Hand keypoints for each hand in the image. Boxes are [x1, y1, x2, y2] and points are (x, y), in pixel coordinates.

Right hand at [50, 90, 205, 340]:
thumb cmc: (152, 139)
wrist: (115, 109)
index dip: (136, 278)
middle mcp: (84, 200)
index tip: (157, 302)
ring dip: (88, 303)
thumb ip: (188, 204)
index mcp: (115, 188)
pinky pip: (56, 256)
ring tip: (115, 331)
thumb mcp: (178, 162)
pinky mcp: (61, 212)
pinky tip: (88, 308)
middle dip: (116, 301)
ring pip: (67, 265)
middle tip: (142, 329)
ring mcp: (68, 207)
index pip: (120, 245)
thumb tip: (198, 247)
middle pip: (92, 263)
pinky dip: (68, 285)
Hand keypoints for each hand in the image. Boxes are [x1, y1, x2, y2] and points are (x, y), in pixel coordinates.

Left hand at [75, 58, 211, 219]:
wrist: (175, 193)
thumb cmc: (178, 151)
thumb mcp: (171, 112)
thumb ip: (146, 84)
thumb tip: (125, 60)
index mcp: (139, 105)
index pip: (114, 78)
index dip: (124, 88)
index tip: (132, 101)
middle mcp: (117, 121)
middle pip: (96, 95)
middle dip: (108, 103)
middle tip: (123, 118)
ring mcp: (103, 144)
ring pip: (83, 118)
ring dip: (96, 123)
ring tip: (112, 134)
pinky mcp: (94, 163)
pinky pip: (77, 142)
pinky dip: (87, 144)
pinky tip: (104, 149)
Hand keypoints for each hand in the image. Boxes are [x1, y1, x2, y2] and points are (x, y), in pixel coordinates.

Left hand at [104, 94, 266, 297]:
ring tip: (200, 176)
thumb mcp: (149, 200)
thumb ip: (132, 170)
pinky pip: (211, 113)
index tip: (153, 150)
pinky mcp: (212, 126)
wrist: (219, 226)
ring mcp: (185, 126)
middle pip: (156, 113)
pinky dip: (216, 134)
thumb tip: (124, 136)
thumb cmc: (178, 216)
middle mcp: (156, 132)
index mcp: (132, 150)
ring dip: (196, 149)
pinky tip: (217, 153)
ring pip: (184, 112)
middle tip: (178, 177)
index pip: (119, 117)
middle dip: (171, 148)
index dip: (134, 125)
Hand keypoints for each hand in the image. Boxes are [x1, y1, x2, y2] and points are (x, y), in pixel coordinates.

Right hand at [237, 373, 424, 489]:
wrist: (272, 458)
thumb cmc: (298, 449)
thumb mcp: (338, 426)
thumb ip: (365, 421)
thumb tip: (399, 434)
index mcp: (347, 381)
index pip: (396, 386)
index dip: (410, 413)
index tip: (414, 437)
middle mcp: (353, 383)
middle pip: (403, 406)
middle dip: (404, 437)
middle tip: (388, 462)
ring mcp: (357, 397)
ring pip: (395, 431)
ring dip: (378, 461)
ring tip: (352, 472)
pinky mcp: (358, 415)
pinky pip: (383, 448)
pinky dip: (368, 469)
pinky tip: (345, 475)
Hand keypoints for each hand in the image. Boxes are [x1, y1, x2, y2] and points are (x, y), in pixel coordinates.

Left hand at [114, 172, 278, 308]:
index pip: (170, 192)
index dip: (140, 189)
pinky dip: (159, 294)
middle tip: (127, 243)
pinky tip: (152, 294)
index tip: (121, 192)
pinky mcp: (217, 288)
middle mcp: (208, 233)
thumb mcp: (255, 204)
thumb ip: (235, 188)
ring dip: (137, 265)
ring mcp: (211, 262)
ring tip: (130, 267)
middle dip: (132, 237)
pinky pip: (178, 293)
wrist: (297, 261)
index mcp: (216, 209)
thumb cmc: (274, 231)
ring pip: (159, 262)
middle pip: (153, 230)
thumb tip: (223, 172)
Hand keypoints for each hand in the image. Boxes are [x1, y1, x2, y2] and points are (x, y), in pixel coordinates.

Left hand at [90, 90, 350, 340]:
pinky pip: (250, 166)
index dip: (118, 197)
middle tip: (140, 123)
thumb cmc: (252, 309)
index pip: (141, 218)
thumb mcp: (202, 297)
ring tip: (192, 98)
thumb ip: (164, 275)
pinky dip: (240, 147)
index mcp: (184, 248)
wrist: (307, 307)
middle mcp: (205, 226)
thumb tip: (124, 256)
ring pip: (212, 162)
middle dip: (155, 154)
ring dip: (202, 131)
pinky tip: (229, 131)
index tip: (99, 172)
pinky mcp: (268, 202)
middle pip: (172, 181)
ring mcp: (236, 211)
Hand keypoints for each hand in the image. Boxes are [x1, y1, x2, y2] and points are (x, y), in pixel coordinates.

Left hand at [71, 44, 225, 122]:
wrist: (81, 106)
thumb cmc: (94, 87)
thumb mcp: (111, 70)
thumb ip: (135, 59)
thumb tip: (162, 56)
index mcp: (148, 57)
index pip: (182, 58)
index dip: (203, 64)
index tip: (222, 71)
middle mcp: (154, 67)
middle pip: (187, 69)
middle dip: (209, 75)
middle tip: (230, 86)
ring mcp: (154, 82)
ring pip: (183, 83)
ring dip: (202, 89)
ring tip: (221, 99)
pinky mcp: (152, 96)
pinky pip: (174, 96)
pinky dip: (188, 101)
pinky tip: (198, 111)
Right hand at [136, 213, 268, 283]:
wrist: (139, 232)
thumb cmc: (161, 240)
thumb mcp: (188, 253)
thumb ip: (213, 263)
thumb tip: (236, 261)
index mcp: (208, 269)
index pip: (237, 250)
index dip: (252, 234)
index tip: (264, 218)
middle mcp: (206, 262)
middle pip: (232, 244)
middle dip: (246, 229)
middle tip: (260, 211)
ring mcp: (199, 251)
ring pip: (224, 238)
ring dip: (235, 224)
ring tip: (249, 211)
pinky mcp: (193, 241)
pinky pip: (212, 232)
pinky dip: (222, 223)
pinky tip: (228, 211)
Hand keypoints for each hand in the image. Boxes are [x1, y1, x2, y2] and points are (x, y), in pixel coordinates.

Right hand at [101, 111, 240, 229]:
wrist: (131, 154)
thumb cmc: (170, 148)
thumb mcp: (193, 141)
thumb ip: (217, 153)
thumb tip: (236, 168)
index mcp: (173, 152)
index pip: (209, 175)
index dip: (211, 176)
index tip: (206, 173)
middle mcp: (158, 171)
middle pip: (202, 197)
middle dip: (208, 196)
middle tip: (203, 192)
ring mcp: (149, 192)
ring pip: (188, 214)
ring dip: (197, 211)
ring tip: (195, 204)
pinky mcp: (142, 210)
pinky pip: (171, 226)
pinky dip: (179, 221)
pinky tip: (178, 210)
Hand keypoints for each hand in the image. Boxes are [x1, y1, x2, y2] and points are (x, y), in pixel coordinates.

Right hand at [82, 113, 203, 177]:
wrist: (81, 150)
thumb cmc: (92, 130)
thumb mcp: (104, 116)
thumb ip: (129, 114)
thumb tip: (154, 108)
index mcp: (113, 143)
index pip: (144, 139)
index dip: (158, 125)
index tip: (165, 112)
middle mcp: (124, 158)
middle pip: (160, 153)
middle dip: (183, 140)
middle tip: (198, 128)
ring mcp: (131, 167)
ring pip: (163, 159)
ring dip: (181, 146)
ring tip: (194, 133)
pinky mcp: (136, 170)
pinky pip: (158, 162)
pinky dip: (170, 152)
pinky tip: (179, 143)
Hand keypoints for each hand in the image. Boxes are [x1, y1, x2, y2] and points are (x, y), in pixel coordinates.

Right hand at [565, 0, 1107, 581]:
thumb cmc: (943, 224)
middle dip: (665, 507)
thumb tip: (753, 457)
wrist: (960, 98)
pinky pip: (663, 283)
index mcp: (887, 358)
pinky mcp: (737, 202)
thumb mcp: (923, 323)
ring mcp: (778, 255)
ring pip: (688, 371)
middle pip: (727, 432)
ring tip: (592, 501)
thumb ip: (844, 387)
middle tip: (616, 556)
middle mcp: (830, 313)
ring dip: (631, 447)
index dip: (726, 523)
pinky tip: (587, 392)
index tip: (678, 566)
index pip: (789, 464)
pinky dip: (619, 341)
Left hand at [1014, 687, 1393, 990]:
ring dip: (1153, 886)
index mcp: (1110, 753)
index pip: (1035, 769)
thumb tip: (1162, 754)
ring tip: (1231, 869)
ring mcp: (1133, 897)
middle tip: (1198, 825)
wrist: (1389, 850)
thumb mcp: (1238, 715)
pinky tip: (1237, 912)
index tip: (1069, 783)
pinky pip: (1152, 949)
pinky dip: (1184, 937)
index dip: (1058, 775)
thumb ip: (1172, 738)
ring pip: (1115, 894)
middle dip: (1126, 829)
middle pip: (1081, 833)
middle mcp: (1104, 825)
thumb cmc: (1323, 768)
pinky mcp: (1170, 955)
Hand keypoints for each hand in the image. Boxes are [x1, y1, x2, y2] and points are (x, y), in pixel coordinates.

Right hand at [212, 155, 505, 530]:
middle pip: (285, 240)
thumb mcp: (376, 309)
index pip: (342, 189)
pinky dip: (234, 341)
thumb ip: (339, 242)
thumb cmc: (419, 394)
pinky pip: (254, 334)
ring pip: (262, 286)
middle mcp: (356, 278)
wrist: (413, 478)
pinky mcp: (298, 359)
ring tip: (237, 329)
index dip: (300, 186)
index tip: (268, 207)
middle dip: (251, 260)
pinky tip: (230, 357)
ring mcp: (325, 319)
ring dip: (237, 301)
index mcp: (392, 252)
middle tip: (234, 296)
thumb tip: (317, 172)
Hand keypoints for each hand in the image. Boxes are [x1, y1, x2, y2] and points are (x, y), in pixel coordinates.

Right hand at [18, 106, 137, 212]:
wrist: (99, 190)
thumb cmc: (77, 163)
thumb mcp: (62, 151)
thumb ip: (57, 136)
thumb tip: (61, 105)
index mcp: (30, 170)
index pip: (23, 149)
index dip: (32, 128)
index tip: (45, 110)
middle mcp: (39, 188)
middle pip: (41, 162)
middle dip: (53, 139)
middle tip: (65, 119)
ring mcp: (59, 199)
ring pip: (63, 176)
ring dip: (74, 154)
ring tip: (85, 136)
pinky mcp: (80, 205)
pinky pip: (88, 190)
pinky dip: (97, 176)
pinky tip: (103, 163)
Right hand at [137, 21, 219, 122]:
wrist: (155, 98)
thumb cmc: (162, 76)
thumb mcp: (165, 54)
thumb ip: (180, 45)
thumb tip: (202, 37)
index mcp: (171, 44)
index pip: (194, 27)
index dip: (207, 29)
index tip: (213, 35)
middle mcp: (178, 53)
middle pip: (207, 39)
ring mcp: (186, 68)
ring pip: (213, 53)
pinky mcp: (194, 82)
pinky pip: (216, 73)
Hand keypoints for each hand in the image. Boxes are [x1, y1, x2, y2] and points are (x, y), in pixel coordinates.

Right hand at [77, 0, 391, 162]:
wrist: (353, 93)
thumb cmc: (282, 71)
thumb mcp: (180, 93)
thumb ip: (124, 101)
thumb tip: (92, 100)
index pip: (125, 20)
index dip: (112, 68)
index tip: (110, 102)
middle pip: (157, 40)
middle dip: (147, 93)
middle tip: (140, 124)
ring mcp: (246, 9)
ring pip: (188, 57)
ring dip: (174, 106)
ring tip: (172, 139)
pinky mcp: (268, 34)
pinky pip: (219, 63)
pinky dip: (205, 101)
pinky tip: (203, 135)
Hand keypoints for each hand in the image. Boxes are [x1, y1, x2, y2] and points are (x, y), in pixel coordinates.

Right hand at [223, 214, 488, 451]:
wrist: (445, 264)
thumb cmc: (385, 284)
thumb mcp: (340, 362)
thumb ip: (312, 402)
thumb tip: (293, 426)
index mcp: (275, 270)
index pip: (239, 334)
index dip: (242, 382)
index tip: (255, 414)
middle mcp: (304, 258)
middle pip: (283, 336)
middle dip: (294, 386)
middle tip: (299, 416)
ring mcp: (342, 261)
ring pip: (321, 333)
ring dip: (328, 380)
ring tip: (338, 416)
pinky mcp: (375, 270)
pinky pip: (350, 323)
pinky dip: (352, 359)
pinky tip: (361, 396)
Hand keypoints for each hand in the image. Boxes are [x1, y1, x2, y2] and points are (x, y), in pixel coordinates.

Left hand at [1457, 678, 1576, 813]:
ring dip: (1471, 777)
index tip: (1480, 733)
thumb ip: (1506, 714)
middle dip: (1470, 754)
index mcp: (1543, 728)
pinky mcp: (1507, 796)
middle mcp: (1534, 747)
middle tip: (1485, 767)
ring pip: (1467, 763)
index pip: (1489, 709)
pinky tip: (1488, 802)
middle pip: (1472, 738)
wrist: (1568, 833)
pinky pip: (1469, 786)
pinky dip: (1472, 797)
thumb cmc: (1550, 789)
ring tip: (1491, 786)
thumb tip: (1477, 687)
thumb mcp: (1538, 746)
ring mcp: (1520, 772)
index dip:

——

◆ Instructions to follow: Which lines in the data hold the string "Left"? Copy each of them.

◆ Final answer:
Left hand at [75, 58, 211, 219]:
Left hand at [104, 94, 266, 297]:
Left hand at [114, 172, 278, 308]:
Left hand at [90, 90, 350, 340]:
Left hand at [71, 44, 225, 122]:
Left hand at [1014, 687, 1393, 990]:
Left hand at [1457, 678, 1576, 813]:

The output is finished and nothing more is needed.